Pianiste infatigable, icone anti-apartheid, le légendaire jazzman du Cap repart en tournée mondiale l’année de son 90e anniversaire. Retour sur son profil atypique et sa longue et fructueuse carrière.
Mateo Gomez.
Pas encore l’heure de la retraite pour Abdullah Ibrahim, alias Dollar Brand. Après 59 albums studio, 21 albums en live, des décennies de tournées et des millions de fans, il n’est que l’heure de poursuivre. Afrique du Sud, Italie, Allemagne, États-Unis, le pianiste n’est pas encore trop vieux pour l’exercice, malgré sa prochaine entrée dans sa neuvième décade.

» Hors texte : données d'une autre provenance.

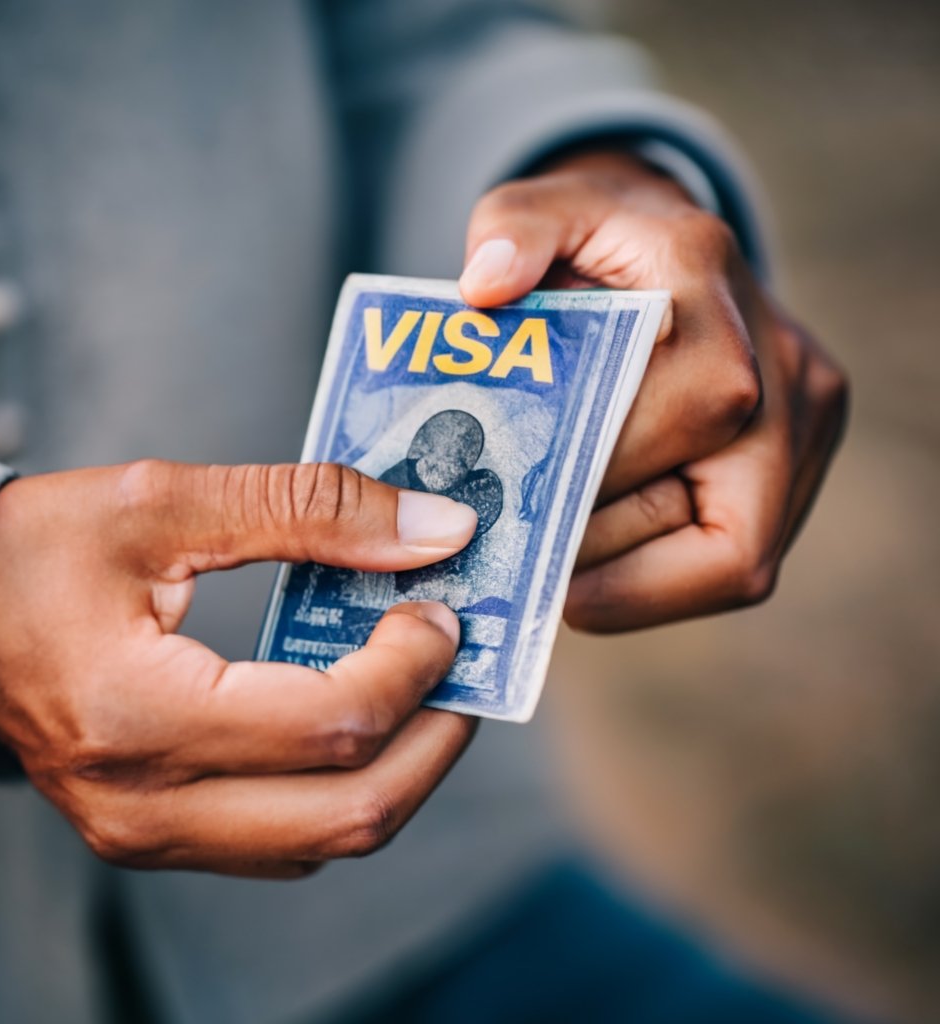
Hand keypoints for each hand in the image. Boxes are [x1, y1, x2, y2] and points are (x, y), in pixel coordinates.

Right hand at [0, 460, 477, 875]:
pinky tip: (363, 718)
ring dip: (403, 767)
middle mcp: (146, 806)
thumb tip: (437, 528)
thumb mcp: (166, 502)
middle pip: (350, 813)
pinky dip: (348, 784)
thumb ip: (309, 509)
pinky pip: (290, 839)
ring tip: (425, 687)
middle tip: (460, 662)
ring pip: (328, 839)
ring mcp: (152, 835)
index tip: (441, 609)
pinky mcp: (163, 835)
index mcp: (137, 716)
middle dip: (436, 736)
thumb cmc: (38, 553)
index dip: (413, 667)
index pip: (329, 727)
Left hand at [460, 152, 847, 630]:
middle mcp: (779, 356)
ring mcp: (807, 420)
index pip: (676, 410)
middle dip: (597, 546)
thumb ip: (514, 230)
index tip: (513, 524)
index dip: (597, 485)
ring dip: (626, 579)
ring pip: (733, 557)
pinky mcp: (804, 466)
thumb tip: (485, 287)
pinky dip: (656, 582)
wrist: (668, 249)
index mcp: (708, 277)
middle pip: (700, 501)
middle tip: (513, 567)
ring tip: (543, 579)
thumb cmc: (593, 242)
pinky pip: (736, 560)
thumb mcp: (544, 210)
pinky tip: (585, 578)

Né le 9 octobre 1934 au Cap, en Afrique du Sud, dans le célèbre District 6, qui serait par la suite entièrement rasé dans les années 70 par le gouvernement d’Apartheid, il est initiallement inspiré par sa mère, qui jouait du piano dans une église. Il apprend lors dès son adolescence à manier les 88 touches, et développe un style influencé d’un côté des divers types de musique qui se trouvaient au Cap à l’époque, et du jazz états-unien de l’autre.
Façonné par le son expérience de l’Apartheid, il trouve refuge dans le jazz, mais aussi dans l’islam, auquel il se convertit en 1968, et duquel il adopte son nom arabe par lequel on le connait aujourd’hui. Traumatisé par le rasage du District 6 et intimidé plusieurs fois par la police blanche, il finit par s’exiler en Suisse, où la légende du jazz états-unien Duke Ellington le patronne, et lui permet, grâce à son aide, de publier le tout premier album de Dollar Brand, Duke Ellington presents the Dollar Brand Trio. Le premier d’une longue série.
Pianiste, mais aussi flûtiste, saxophoniste et violoncelliste
Ses harmonies, textures, couleurs, rythmes, phrasés et fluidité pianistique rendent ses compositions exceptionnelles et le propulsent à la célébrité mondiale, aidé par un savant mélange de jazz à l’américaine et de sonorités sud-africaines si propices au Cape Jazz, genre qu’il a aidé à développer. Le clou de sa carrière est peut-être la fin de l’apartheid, lorsqu’il fait un retour triomphal dans son pays, et joue en 1994 à l’inauguration de Nelson Mandela.
Un âge assumé
Une tournée à 89 ans n’est évidemment pas chose aussi aisée qu’à 30 ans. Abdullah Ibrahim adopte donc son style à l’âge pour éviter les erreurs et les dérapages qui viennent invariablement aux doigts octogénaires. Depuis le tournant du siècle, son style est plus doux, plus espacé, plus posé. Un ton plus minimaliste, qui lui permet, lui aussi, sur scène, de profiter, et de réadapter des anciens morceaux, explorant sa mémoire avec ses doigts. Et évidemment, qui lui permet de pas trop se fatiguer, pour pouvoir, par exemple, faire des tournées dans plusieurs pays.
De mars à Novembre, de l’Afrique à l’Europe, le maître repart démontrer ses talents.